• EXERCISE DIRECTIONS:
Every line of the material below needs to be copied exactly; omit the pictures.

• DATA FOR THE TASK:
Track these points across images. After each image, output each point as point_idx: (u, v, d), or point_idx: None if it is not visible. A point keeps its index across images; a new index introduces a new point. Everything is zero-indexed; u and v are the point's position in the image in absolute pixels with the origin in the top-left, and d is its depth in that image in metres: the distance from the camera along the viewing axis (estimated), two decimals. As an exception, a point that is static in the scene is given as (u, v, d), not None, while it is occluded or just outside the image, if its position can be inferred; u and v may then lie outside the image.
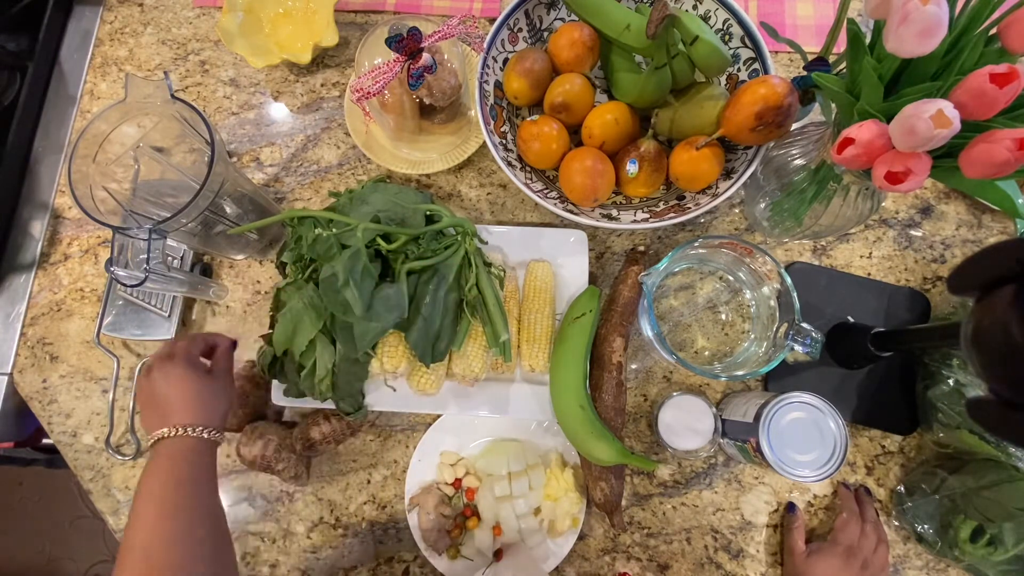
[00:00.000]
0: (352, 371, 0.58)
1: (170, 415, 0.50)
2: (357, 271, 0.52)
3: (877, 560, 0.58)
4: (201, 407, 0.51)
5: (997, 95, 0.35)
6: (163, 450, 0.49)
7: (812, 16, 0.76)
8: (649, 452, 0.66)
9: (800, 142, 0.55)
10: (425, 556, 0.62)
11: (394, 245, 0.55)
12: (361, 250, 0.53)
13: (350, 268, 0.52)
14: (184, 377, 0.52)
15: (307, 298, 0.55)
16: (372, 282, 0.54)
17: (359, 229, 0.54)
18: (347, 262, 0.52)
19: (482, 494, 0.63)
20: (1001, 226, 0.69)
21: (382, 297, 0.54)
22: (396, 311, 0.54)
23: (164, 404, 0.51)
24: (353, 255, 0.53)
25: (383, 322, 0.54)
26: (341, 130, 0.75)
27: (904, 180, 0.40)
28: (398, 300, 0.54)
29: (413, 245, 0.57)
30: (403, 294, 0.55)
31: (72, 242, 0.73)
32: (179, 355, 0.53)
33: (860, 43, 0.42)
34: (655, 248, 0.70)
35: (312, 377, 0.57)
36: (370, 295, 0.53)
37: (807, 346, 0.55)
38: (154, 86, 0.54)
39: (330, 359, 0.57)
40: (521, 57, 0.63)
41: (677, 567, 0.63)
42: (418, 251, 0.56)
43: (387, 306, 0.54)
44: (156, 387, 0.52)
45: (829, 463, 0.53)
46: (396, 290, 0.54)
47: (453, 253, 0.58)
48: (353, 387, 0.60)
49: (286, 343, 0.57)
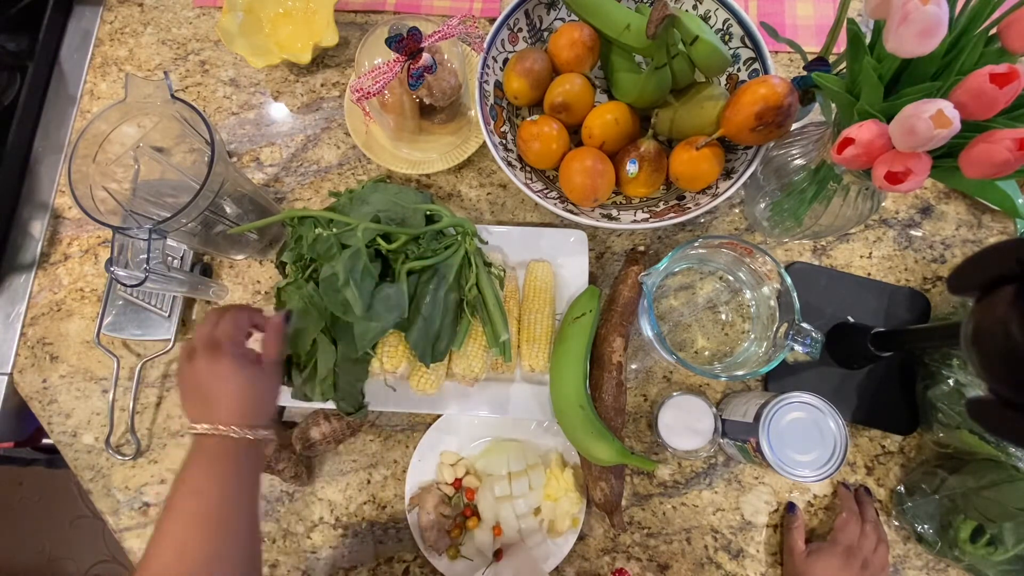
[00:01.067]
0: (353, 371, 0.58)
1: (216, 411, 0.46)
2: (357, 271, 0.52)
3: (877, 560, 0.58)
4: (250, 406, 0.48)
5: (997, 95, 0.35)
6: (207, 447, 0.46)
7: (812, 16, 0.76)
8: (649, 452, 0.66)
9: (800, 142, 0.55)
10: (425, 556, 0.62)
11: (394, 245, 0.55)
12: (361, 250, 0.53)
13: (350, 268, 0.52)
14: (234, 372, 0.48)
15: (307, 297, 0.55)
16: (372, 282, 0.54)
17: (359, 229, 0.53)
18: (347, 262, 0.52)
19: (482, 494, 0.63)
20: (1001, 226, 0.69)
21: (382, 297, 0.54)
22: (396, 311, 0.54)
23: (209, 398, 0.47)
24: (353, 255, 0.53)
25: (383, 322, 0.53)
26: (341, 130, 0.75)
27: (904, 180, 0.40)
28: (398, 300, 0.54)
29: (413, 245, 0.57)
30: (403, 294, 0.54)
31: (72, 242, 0.73)
32: (227, 345, 0.49)
33: (860, 43, 0.42)
34: (655, 248, 0.70)
35: (314, 378, 0.57)
36: (370, 295, 0.53)
37: (807, 346, 0.55)
38: (154, 86, 0.54)
39: (331, 359, 0.57)
40: (521, 57, 0.63)
41: (677, 567, 0.63)
42: (418, 251, 0.56)
43: (387, 306, 0.54)
44: (200, 379, 0.48)
45: (829, 463, 0.53)
46: (396, 290, 0.54)
47: (453, 253, 0.58)
48: (354, 387, 0.60)
49: (289, 346, 0.57)
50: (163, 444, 0.68)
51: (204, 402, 0.47)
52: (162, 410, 0.68)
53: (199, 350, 0.49)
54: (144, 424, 0.68)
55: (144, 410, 0.68)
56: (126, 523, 0.66)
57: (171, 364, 0.69)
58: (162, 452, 0.67)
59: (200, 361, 0.48)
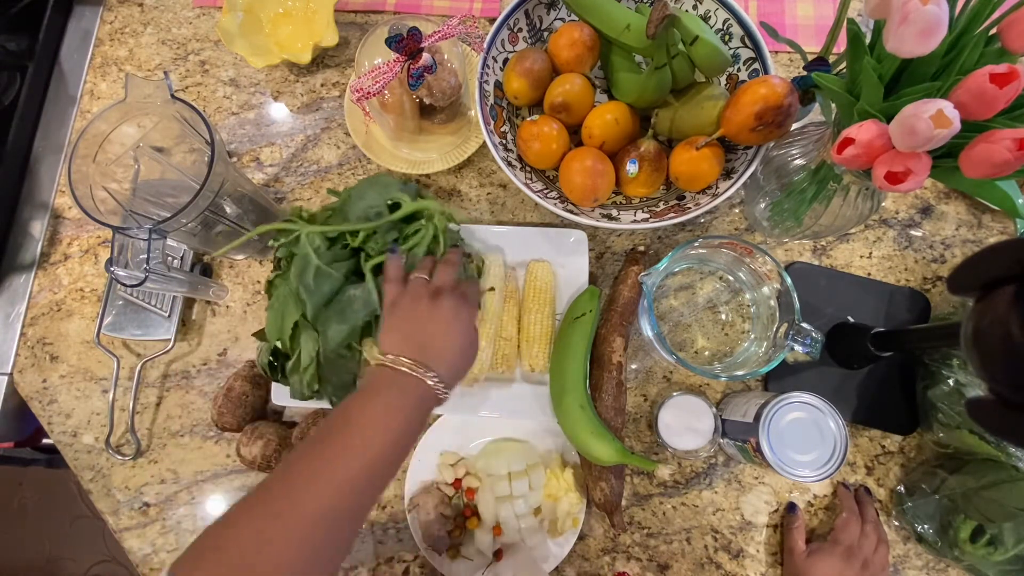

• WRITTEN RESPONSE:
Track these points across images. After each image, output each point as point_idx: (u, v, d), or point_idx: None if it is not visible. A point keeps its index across images; a new index introduces a new point. Everything is zero-indexed; u and v are the point's position in the image in absolute pixels with the origin in the top-left, and d is its depth in that image in metres: the distance from the camera along the viewing axis (estimated), two decimals. As an exception, a point that is static in the scene is given as (u, v, d), not None, while it is occluded or just outside the image, if its position can be inferred; u and v may then lie outside the image.
[00:00.000]
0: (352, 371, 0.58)
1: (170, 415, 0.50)
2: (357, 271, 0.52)
3: (877, 560, 0.58)
4: (201, 407, 0.51)
5: (997, 95, 0.35)
6: (163, 450, 0.49)
7: (812, 16, 0.76)
8: (649, 452, 0.66)
9: (800, 142, 0.55)
10: (425, 556, 0.62)
11: (394, 245, 0.55)
12: (361, 250, 0.53)
13: (350, 268, 0.52)
14: (184, 377, 0.52)
15: (307, 298, 0.55)
16: (372, 282, 0.54)
17: (359, 229, 0.54)
18: (347, 262, 0.52)
19: (482, 494, 0.63)
20: (1001, 226, 0.69)
21: (382, 297, 0.54)
22: (396, 311, 0.54)
23: (164, 404, 0.51)
24: (353, 255, 0.53)
25: (383, 322, 0.54)
26: (341, 130, 0.75)
27: (904, 180, 0.40)
28: (398, 300, 0.54)
29: (413, 245, 0.57)
30: (403, 294, 0.55)
31: (72, 242, 0.73)
32: (179, 355, 0.53)
33: (860, 43, 0.42)
34: (655, 248, 0.70)
35: (312, 377, 0.57)
36: (370, 295, 0.53)
37: (807, 346, 0.55)
38: (154, 86, 0.54)
39: (330, 359, 0.57)
40: (521, 57, 0.63)
41: (677, 567, 0.63)
42: (418, 251, 0.56)
43: (387, 306, 0.54)
44: (156, 387, 0.52)
45: (829, 463, 0.53)
46: (396, 290, 0.54)
47: (453, 253, 0.58)
48: (353, 387, 0.60)
49: (286, 343, 0.57)
[00:01.067]
0: (353, 371, 0.58)
1: (216, 411, 0.46)
2: (357, 271, 0.52)
3: (877, 560, 0.58)
4: (250, 406, 0.48)
5: (997, 95, 0.35)
6: (207, 447, 0.46)
7: (812, 16, 0.76)
8: (649, 452, 0.66)
9: (800, 142, 0.55)
10: (425, 556, 0.62)
11: (394, 245, 0.55)
12: (361, 250, 0.53)
13: (350, 268, 0.52)
14: (234, 372, 0.48)
15: (307, 297, 0.55)
16: (372, 282, 0.54)
17: (359, 229, 0.53)
18: (347, 262, 0.52)
19: (482, 494, 0.63)
20: (1001, 226, 0.69)
21: (382, 297, 0.54)
22: (396, 311, 0.54)
23: (209, 398, 0.47)
24: (353, 255, 0.53)
25: (383, 322, 0.53)
26: (341, 130, 0.75)
27: (904, 180, 0.40)
28: (398, 300, 0.54)
29: (413, 245, 0.57)
30: (403, 294, 0.54)
31: (72, 242, 0.73)
32: (227, 345, 0.49)
33: (860, 43, 0.42)
34: (655, 248, 0.70)
35: (314, 378, 0.57)
36: (370, 295, 0.53)
37: (807, 346, 0.55)
38: (154, 86, 0.54)
39: (331, 359, 0.57)
40: (521, 57, 0.63)
41: (677, 567, 0.63)
42: (418, 251, 0.56)
43: (387, 306, 0.54)
44: (200, 379, 0.48)
45: (829, 463, 0.53)
46: (396, 290, 0.54)
47: (453, 253, 0.58)
48: (354, 387, 0.60)
49: (289, 346, 0.57)
50: (163, 444, 0.68)
51: (204, 402, 0.47)
52: (162, 410, 0.68)
53: (199, 350, 0.49)
54: (144, 424, 0.68)
55: (144, 410, 0.68)
56: (126, 523, 0.66)
57: (171, 364, 0.69)
58: (162, 452, 0.67)
59: (200, 361, 0.48)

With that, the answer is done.